One of the strongest scenes in the story is where Huck debates with himself
whether he shall write the owner where to capture Jim, or whether he shall
aid the poor creature to secure his freedom. Since Huck was a child of the
South, there was no doubt in his mind that punishment in the great
hereafter awaited one who deprived another of his property, and Jim was
worth eight hundred dollars. Huck did not wish to lose his soul, and so he
wrote a letter to the owner. Before sending it, however, he, like Hamlet,
argued the case with himself. Should he send the letter or forfeit human
respect and his soul? The conclusion that Huck reached is thoroughly
characteristic of Mark Twain's attitude toward the weak. The thirty-first
chapter of Huckleberry Finn, in which this incident occurs, could not
have been written by one who did not thoroughly appreciate the way in which
the South regarded those who aided in the escape of a slave.

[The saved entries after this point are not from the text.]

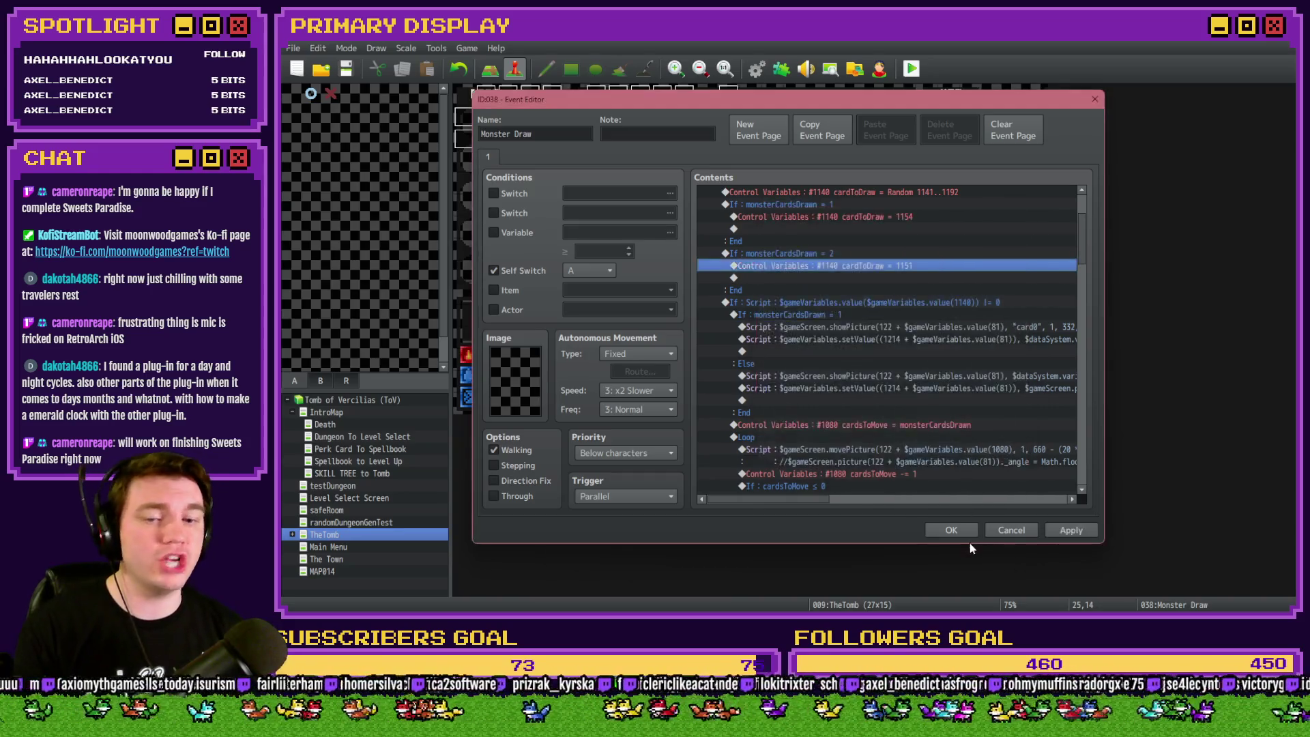
key("Return")
Save the project, playtest with the daggers perk card, then quit the game.
left_click(911, 68)
left_click(742, 347)
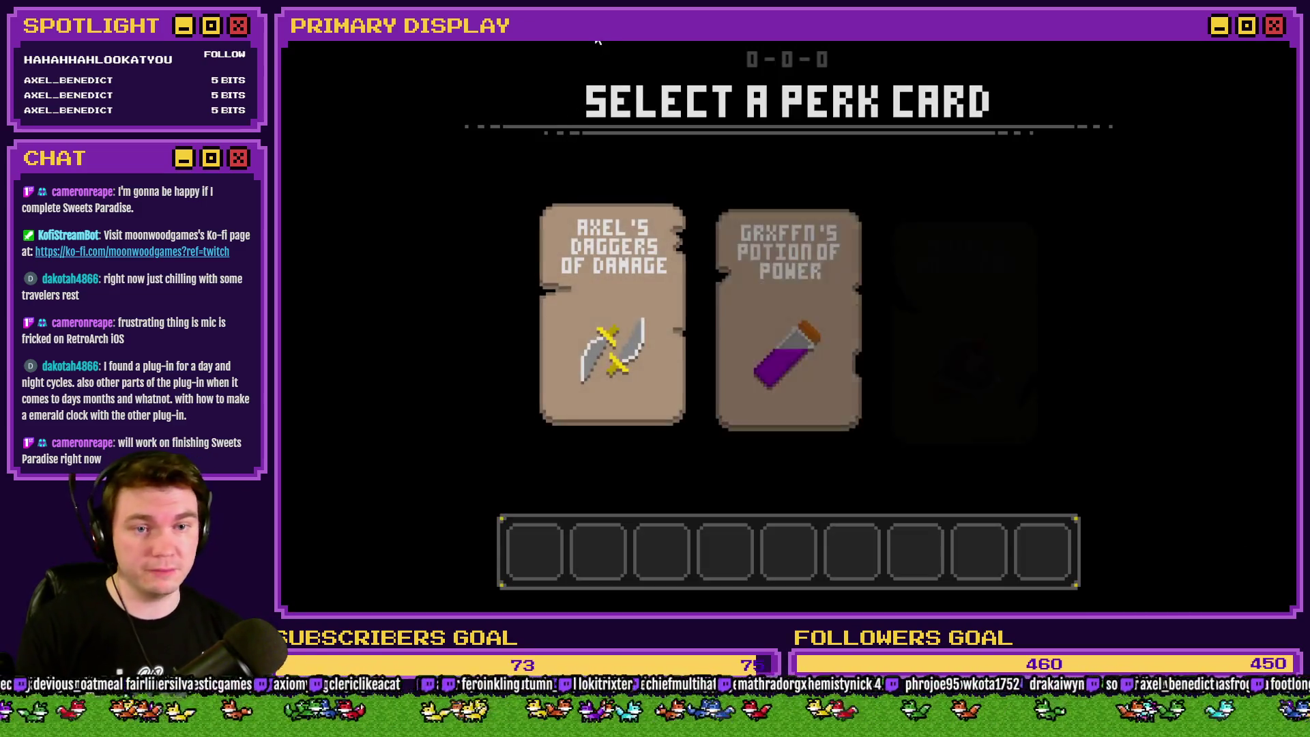
left_click(583, 304)
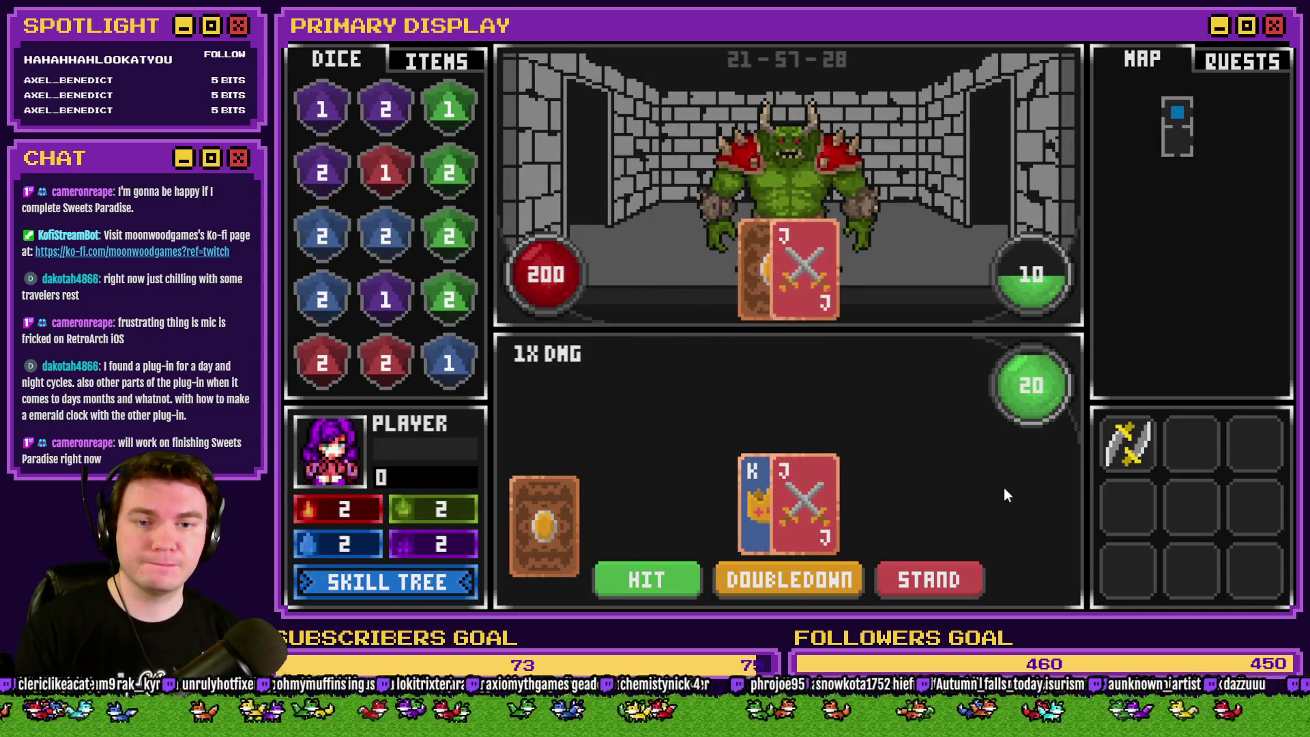
key("alt+F4")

Another unique
episode of the story is the remarkable dramatic description of the deadly
feud between the families of the Shepherdsons and the Grangerfords.
This story is Mark Twain's masterpiece, and it is not improbable that it
will continue to be read as long as the Mississippi flows toward the Gulf.
Of Mark Twain's achievement in these two tales, Professor William Lyon
Phelps of Yale says: "He has done something which many popular novelists
have signally failed to accomplish--he has created real characters. His two
wonderful boys, Tom Sawyer and Huckleberry Finn, are wonderful in quite
different ways. The creator of Tom exhibited remarkable observation; the
creator of Huck showed the divine touch of imagination.... Tom Sawyer and
Huckleberry Finn are prose epics of American life."